Templating discipline (normative)

Resolution operates on the decoded input tree, not raw text: a string that is exactly one reference takes the referent's native JSON type; an embedded reference is string-coerced and spliced; the result is re-marshaled via encoding/json. Resolution is single-pass — a resolved value is never re-scanned — so a resolved value can neither break out of its JSON position (escaping) nor trigger second-order template injection. An unresolved reference is a loud failure (RefError → the step fails), never a silent empty.

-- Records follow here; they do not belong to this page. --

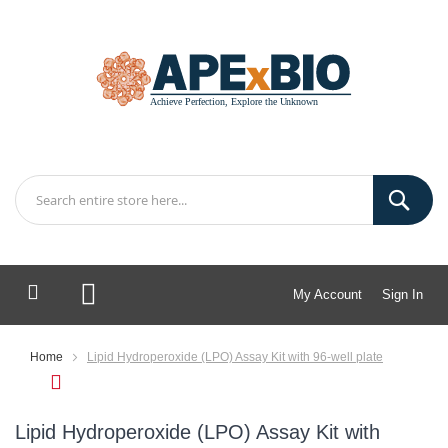
My Account
Sign In
My Cart
Home
Lipid Hydroperoxide (LPO) Assay Kit with 96-well plate
Lipid Hydroperoxide (LPO) Assay Kit with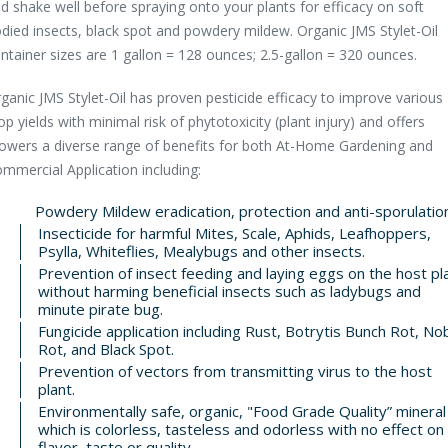
d shake well before spraying onto your plants for efficacy on soft
died insects, black spot and powdery mildew. Organic JMS Stylet-Oil
ntainer sizes are 1 gallon = 128 ounces; 2.5-gallon = 320 ounces.
ganic JMS Stylet-Oil has proven pesticide efficacy to improve various
op yields with minimal risk of phytotoxicity (plant injury) and offers
owers a diverse range of benefits for both At-Home Gardening and
mmercial Application including:
Powdery Mildew eradication, protection and anti-sporulation
Insecticide for harmful Mites, Scale, Aphids, Leafhoppers,
Psylla, Whiteflies, Mealybugs and other insects.
Prevention of insect feeding and laying eggs on the host pl
without harming beneficial insects such as ladybugs and
minute pirate bug.
Fungicide application including Rust, Botrytis Bunch Rot, No
Rot, and Black Spot.
Prevention of vectors from transmitting virus to the host
plant.
Environmentally safe, organic, "Food Grade Quality” mineral 
which is colorless, tasteless and odorless with no effect on
flavor, taste or quality.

Built-in starter pipelines

Ship a curated set auto-seeded at startup (idempotent builtin.* upsert), runnable out of the box — e.g. content.ground → slides.render (grounded deck), content.ground → blog.publish (grounded blog), research.deep → {slides,podcast,blog}, web.scrape → content.ground → blog.publish, and repo.fetch → {slides.narrate, podcast.generate} (clone a repo → media about it). A starter whose packs aren't registered (e.g. a vision pack with no gateway) is skip-and-logged, so startup never fails. Provider-dependent starters degrade gracefully (stable premade ElevenLabs voice + allow_silent_output); discovery of valid voice/model ids for authoring pipelines rides the existing helmdeck://voices (#143) and helmdeck://image-models (#158) resources.

Sequencing

ReleaseShips
v0.15.0 (this ADR's slice)REST CRUD + run + history; the runner + dot-notation templating + session threading; helmdeck__pipeline-* MCP tools; ~13 built-in starters; SQLite persistence; the Management UI /pipelines panel (list / run / live status — pulled forward from v1.2 so operators can watch agent-built pipelines).
v1.0cron + webhook triggers (the runner is HTTP-decoupled so they reuse it).
v1.1A2A skill exposure of pipeline management.
v1.3"Promote a successful run from the audit log into a pipeline."

Consequences

Positive:

  • One consistent resource that user, agent, webhook, and A2A orchestrator all create/run/inspect — the platform, not the prompt, owns the workflow.
  • Reuses Engine.Execute, the SQLite/migration mechanism, the async-tool interception, the audit log — minimal new surface, no new Go dependency.
  • Out-of-the-box starters make the feature immediately useful (the grounded-deck/blog chains the operator already wanted).
  • The runner is HTTP-decoupled, so cron/webhook/A2A triggers slot in later without touching execution.

Negative:

  • Templating is a new evaluator; bounded (single-pass, depth-capped, escaped) but a new correctness surface — heavily unit-tested.
  • A run failing mid-pipeline leaves earlier artifacts (acceptable; TTL-bounded) — no compensation/rollback in the first slice.
  • Session-sharing chains depend on the upstream pack preserving its session within the watchdog window; the first starter set is mostly session-independent content chains.
  • Built-ins are read-only (409 on PUT/DELETE) — operators clone-then-edit; a deliberate v0.15.0 simplification.

§6.6 Capability Packs, §19.7 Agent Memory and Session Persistence.

Related ADRs: ADR 033 (the v1.0 webhook trigger reuses the same runner), ADR 026 (A2A pipeline management, v1.1), ADR 032 (run outputs are artifacts), ADR 039 (the engine seam pipelines execute through).